Data for processing
* * * * *

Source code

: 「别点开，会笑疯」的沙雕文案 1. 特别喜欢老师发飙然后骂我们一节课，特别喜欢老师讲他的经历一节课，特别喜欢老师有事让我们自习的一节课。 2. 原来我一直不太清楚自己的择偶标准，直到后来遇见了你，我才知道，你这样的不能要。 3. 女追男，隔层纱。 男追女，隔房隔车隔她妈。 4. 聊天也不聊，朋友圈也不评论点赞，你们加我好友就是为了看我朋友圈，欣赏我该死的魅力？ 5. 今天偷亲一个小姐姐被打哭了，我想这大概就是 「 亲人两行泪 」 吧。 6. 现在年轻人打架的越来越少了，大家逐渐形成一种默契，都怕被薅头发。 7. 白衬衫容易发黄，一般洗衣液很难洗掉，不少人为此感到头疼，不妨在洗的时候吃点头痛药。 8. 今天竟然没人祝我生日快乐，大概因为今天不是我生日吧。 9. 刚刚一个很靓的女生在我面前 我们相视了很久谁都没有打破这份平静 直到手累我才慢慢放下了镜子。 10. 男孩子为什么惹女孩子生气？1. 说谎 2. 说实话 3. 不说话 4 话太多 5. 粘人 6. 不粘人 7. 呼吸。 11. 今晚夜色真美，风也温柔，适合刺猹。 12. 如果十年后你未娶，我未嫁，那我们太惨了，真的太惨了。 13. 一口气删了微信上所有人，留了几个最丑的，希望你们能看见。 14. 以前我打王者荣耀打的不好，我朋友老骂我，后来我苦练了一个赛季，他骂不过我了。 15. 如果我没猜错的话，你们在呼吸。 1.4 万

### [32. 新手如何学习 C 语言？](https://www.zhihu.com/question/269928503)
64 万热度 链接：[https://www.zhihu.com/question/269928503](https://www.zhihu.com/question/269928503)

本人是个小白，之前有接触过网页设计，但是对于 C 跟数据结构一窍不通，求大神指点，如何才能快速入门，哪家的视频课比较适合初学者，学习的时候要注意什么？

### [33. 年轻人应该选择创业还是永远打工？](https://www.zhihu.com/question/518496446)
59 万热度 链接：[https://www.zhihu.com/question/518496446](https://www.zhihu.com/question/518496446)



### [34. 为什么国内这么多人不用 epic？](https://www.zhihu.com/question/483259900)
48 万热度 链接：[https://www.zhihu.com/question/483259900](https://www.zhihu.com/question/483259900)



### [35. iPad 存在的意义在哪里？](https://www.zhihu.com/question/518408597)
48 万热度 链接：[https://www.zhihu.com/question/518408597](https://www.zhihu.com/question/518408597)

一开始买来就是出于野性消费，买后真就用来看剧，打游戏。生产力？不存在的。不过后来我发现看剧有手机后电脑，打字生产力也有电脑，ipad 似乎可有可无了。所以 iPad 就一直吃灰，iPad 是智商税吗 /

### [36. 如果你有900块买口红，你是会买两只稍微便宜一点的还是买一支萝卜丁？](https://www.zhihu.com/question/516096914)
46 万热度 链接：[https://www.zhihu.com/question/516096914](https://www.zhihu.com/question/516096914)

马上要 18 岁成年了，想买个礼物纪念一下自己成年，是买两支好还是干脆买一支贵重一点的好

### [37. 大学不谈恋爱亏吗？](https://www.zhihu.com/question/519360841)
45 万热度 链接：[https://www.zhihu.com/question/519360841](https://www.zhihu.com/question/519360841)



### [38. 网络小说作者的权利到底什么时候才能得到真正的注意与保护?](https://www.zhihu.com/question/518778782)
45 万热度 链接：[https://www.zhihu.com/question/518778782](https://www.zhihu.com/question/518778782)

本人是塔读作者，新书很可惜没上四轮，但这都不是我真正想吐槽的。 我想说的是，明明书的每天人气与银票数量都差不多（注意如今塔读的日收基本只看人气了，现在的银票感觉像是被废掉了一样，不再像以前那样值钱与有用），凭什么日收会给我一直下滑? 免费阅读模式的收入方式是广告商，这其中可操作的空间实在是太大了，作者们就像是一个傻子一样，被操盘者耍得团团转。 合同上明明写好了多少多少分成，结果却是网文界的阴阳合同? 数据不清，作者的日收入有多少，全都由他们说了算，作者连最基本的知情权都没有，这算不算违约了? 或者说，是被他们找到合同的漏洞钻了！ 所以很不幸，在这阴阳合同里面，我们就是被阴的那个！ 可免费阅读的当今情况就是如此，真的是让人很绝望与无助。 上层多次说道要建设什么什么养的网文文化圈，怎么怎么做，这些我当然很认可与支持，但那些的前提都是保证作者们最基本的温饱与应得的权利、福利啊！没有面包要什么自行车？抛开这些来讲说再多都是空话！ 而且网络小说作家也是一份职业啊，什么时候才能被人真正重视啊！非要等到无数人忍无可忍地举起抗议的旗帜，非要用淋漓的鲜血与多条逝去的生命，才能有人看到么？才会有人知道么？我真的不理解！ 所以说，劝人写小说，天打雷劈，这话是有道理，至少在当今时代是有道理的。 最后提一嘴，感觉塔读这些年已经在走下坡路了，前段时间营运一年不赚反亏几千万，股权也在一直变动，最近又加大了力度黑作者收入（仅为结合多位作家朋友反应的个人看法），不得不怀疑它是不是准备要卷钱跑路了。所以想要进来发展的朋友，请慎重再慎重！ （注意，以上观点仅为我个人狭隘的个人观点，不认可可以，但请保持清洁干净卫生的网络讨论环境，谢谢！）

* * * * *

What to produce
Copy out the whole listing, exactly as written.

Answer to this exercise
Source code

: 「别点开，会笑疯」的沙雕文案 1. 特别喜欢老师发飙然后骂我们一节课，特别喜欢老师讲他的经历一节课，特别喜欢老师有事让我们自习的一节课。 2. 原来我一直不太清楚自己的择偶标准，直到后来遇见了你，我才知道，你这样的不能要。 3. 女追男，隔层纱。 男追女，隔房隔车隔她妈。 4. 聊天也不聊，朋友圈也不评论点赞，你们加我好友就是为了看我朋友圈，欣赏我该死的魅力？ 5. 今天偷亲一个小姐姐被打哭了，我想这大概就是 「 亲人两行泪 」 吧。 6. 现在年轻人打架的越来越少了，大家逐渐形成一种默契，都怕被薅头发。 7. 白衬衫容易发黄，一般洗衣液很难洗掉，不少人为此感到头疼，不妨在洗的时候吃点头痛药。 8. 今天竟然没人祝我生日快乐，大概因为今天不是我生日吧。 9. 刚刚一个很靓的女生在我面前 我们相视了很久谁都没有打破这份平静 直到手累我才慢慢放下了镜子。 10. 男孩子为什么惹女孩子生气？1. 说谎 2. 说实话 3. 不说话 4 话太多 5. 粘人 6. 不粘人 7. 呼吸。 11. 今晚夜色真美，风也温柔，适合刺猹。 12. 如果十年后你未娶，我未嫁，那我们太惨了，真的太惨了。 13. 一口气删了微信上所有人，留了几个最丑的，希望你们能看见。 14. 以前我打王者荣耀打的不好，我朋友老骂我，后来我苦练了一个赛季，他骂不过我了。 15. 如果我没猜错的话，你们在呼吸。 1.4 万

### [32. 新手如何学习 C 语言？](https://www.zhihu.com/question/269928503)
64 万热度 链接：[https://www.zhihu.com/question/269928503](https://www.zhihu.com/question/269928503)

本人是个小白，之前有接触过网页设计，但是对于 C 跟数据结构一窍不通，求大神指点，如何才能快速入门，哪家的视频课比较适合初学者，学习的时候要注意什么？

### [33. 年轻人应该选择创业还是永远打工？](https://www.zhihu.com/question/518496446)
59 万热度 链接：[https://www.zhihu.com/question/518496446](https://www.zhihu.com/question/518496446)



### [34. 为什么国内这么多人不用 epic？](https://www.zhihu.com/question/483259900)
48 万热度 链接：[https://www.zhihu.com/question/483259900](https://www.zhihu.com/question/483259900)



### [35. iPad 存在的意义在哪里？](https://www.zhihu.com/question/518408597)
48 万热度 链接：[https://www.zhihu.com/question/518408597](https://www.zhihu.com/question/518408597)

一开始买来就是出于野性消费，买后真就用来看剧，打游戏。生产力？不存在的。不过后来我发现看剧有手机后电脑，打字生产力也有电脑，ipad 似乎可有可无了。所以 iPad 就一直吃灰，iPad 是智商税吗 /

### [36. 如果你有900块买口红，你是会买两只稍微便宜一点的还是买一支萝卜丁？](https://www.zhihu.com/question/516096914)
46 万热度 链接：[https://www.zhihu.com/question/516096914](https://www.zhihu.com/question/516096914)

马上要 18 岁成年了，想买个礼物纪念一下自己成年，是买两支好还是干脆买一支贵重一点的好

### [37. 大学不谈恋爱亏吗？](https://www.zhihu.com/question/519360841)
45 万热度 链接：[https://www.zhihu.com/question/519360841](https://www.zhihu.com/question/519360841)



### [38. 网络小说作者的权利到底什么时候才能得到真正的注意与保护?](https://www.zhihu.com/question/518778782)
45 万热度 链接：[https://www.zhihu.com/question/518778782](https://www.zhihu.com/question/518778782)

本人是塔读作者，新书很可惜没上四轮，但这都不是我真正想吐槽的。 我想说的是，明明书的每天人气与银票数量都差不多（注意如今塔读的日收基本只看人气了，现在的银票感觉像是被废掉了一样，不再像以前那样值钱与有用），凭什么日收会给我一直下滑? 免费阅读模式的收入方式是广告商，这其中可操作的空间实在是太大了，作者们就像是一个傻子一样，被操盘者耍得团团转。 合同上明明写好了多少多少分成，结果却是网文界的阴阳合同? 数据不清，作者的日收入有多少，全都由他们说了算，作者连最基本的知情权都没有，这算不算违约了? 或者说，是被他们找到合同的漏洞钻了！ 所以很不幸，在这阴阳合同里面，我们就是被阴的那个！ 可免费阅读的当今情况就是如此，真的是让人很绝望与无助。 上层多次说道要建设什么什么养的网文文化圈，怎么怎么做，这些我当然很认可与支持，但那些的前提都是保证作者们最基本的温饱与应得的权利、福利啊！没有面包要什么自行车？抛开这些来讲说再多都是空话！ 而且网络小说作家也是一份职业啊，什么时候才能被人真正重视啊！非要等到无数人忍无可忍地举起抗议的旗帜，非要用淋漓的鲜血与多条逝去的生命，才能有人看到么？才会有人知道么？我真的不理解！ 所以说，劝人写小说，天打雷劈，这话是有道理，至少在当今时代是有道理的。 最后提一嘴，感觉塔读这些年已经在走下坡路了，前段时间营运一年不赚反亏几千万，股权也在一直变动，最近又加大了力度黑作者收入（仅为结合多位作家朋友反应的个人看法），不得不怀疑它是不是准备要卷钱跑路了。所以想要进来发展的朋友，请慎重再慎重！ （注意，以上观点仅为我个人狭隘的个人观点，不认可可以，但请保持清洁干净卫生的网络讨论环境，谢谢！）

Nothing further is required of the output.